The initial reaction is to run a single load generator on such multi-CPU/core host. However, JVM limitations restrict how well the load generator utilizes the physical box. We suggest running multiple load generators instead. Start each with the "-p " parameter, using a different port number for each instance. This method utilizes the hardware much better than a single JVM instance.
Any special physical network considerations?
Confirm that the benchmark manager and load generators can talk directly to the SMTP and IMAP servers on the SUT. The SMTP server will also need the ability to initiate SMTP connections to the designated SMTP sink host (usually the manager). This may require some DNS settings.
Any special DNS considerations?
Yes. Due to a special "feature" of Java RMI, the configuration settins should use simple hosts names, without domain references. These host names should be the primary names defined in either the hosts table or in the DNS entries. Hostname aliases causes the benchmark components to not rendevous at the correct points, at various benchmark run phases.
What is the overall benchmark sequence?
The SPECmail2008 benchmark sequence goes through three distinct phases: initialization, benchmark loadtest runs, and generating SPECmail2008 reports from the collected data. A compliant run consists of the verification and load test phases. The resulting output.raw file is used to create the official Disclosure.
When must the mail store be initialized?
The mail store must be initialized before a compliant run that will be published. This very long process depends on the number of users.
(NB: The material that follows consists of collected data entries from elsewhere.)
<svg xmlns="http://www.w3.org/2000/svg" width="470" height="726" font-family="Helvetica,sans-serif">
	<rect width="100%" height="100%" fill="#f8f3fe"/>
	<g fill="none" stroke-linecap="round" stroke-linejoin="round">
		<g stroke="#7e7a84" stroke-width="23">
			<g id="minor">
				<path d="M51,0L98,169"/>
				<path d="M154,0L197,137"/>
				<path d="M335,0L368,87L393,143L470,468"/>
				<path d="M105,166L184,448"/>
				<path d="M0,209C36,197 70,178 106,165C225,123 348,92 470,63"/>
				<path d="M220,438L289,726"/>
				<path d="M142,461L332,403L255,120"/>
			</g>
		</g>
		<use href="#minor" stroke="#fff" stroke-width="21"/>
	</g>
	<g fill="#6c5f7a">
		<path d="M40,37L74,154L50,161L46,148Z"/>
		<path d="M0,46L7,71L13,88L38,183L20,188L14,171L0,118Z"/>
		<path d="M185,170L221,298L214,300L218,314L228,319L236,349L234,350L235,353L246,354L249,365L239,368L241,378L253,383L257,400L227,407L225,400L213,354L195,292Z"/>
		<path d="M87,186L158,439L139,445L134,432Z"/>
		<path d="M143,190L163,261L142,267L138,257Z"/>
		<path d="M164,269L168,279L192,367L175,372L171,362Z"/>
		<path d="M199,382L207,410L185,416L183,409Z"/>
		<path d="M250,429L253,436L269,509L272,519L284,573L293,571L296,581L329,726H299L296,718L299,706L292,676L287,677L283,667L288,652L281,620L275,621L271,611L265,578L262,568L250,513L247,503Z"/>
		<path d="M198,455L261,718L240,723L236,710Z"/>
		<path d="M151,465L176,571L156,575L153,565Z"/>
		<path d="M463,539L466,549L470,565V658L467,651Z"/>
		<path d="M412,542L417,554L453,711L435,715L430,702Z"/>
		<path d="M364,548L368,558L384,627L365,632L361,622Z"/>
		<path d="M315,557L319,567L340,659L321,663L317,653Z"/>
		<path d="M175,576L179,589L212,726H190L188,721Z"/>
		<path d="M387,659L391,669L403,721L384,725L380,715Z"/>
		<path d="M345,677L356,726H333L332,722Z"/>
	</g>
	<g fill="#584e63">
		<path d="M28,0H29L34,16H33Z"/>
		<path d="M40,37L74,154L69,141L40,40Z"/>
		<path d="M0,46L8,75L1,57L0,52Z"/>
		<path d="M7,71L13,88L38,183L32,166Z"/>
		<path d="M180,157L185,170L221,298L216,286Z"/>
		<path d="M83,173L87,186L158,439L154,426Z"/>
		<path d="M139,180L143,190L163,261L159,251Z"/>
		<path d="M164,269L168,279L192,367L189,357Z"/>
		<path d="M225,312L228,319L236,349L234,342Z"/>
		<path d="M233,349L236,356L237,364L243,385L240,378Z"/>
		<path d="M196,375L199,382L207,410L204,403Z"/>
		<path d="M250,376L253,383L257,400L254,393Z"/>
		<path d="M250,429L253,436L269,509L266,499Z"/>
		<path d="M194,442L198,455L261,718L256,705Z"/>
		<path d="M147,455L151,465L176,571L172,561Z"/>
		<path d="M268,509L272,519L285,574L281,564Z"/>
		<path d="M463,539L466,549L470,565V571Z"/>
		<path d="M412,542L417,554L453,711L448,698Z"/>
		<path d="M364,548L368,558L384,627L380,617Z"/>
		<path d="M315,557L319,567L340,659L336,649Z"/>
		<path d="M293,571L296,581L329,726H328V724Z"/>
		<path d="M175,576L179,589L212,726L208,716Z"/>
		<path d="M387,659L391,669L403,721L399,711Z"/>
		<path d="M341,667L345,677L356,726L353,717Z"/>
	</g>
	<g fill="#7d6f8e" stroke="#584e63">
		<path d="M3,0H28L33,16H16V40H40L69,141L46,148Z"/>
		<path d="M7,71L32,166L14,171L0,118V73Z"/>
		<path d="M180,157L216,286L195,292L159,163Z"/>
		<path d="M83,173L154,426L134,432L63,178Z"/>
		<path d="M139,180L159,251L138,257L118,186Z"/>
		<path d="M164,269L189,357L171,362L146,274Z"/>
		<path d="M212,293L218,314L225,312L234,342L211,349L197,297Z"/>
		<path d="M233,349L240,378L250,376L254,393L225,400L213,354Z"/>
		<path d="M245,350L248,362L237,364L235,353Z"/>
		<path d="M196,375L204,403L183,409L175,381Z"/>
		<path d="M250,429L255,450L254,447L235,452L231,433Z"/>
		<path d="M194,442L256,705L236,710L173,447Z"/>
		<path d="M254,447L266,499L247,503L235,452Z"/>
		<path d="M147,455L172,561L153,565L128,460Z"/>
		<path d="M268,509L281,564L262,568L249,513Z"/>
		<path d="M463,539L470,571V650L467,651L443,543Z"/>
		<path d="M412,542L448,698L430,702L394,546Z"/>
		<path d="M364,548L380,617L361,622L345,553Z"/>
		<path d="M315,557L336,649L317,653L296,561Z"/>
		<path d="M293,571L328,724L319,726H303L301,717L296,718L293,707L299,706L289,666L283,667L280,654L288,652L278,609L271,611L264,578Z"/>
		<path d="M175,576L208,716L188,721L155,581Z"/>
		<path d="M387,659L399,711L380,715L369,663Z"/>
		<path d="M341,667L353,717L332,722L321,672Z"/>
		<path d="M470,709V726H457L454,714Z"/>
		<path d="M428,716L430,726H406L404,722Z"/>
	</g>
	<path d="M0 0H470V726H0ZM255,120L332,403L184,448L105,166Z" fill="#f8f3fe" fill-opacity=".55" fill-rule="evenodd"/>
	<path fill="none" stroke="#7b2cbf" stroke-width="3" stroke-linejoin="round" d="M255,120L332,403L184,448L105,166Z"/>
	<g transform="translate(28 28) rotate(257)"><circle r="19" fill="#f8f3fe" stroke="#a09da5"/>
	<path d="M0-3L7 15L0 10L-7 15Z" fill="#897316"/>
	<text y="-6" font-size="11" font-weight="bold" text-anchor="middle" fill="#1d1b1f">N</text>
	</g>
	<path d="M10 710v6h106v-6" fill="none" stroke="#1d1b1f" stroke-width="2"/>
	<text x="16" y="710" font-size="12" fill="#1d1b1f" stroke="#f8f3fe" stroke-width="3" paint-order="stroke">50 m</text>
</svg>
One possible short cut is to initialize the mail store once and then backup this data set. Future tests can use this same backup image (restored of course) for the same number of test users. This means the benchmark really needs 900MB disk space per user.
What phases does the benchmark go through?
A compliant run consists of: verify, ramp-up, steady-state (100%), data collection
- Verify ensures that mail store's messages and folders distributions complies with the benchmark.
- Ramp-up period gradually increases the load to requested load level
- Steady-state runs at a constant load level (100%) for the 1 hour required for a compliant run
- Data collection means gather data from all load generators and formating the final results
How is workload calculated?
The workload is derived from the total number of users (USER_END minus USER_START), the PEAK_PCT_USERS, and the CLIENT_TYPE_DISTRIBUTION.

The SUT may or may not be at 100% utilizaiton.
What version of Java should I use?
Sun Java from java.sun.com, 1.5 or later is recommended

Default installed Javas are not recommended
What type of mail messages are used?
The benchmark dynamically generates multi-part MIME encoded messages based on the defined message MIME parts and defined message size distributions.
Can I customize the benchmark workload?
Yes. The Client Type distribution in the SPECmail_fixed.rc file defines the numbers of each type of command sequence generated. Changing this distribution changes the workload characteristics.
Can I change the actual IMAP commands, parameters or sequence?

No these are embedded in the source
How can I customize the benchmark workload?
The workload can be changed in the following ways:
- % of day's work that falls in the peak hour (distribution) (peak % users)
- mime-part size distribution (ie. size of mime part in relation to whole)
- load factor (ie. percent of workload to be generated by number of users)
- message recipient distribution
- messages received per peak hour
- client type distribution (among the 4 client behaviors)
- folder hierarchy distribution (depth and width)
What does the THREADS_PER_CLIENT config key affect?

This config key is used only for the non loadtest benchmark phases - initialization, cleaning, verification. This value determines the number of concurrent threads the benchmark uses during these maintenance tasks.

How does the benchmark determine the number of load generator threads during the real load test?
The number of simultaneous sessions active during the course of the test period is a function of the Traffic Pattern distribution and the number of active users (USER_MAX minus USER_MIN times the PERCENT_ACTIVE).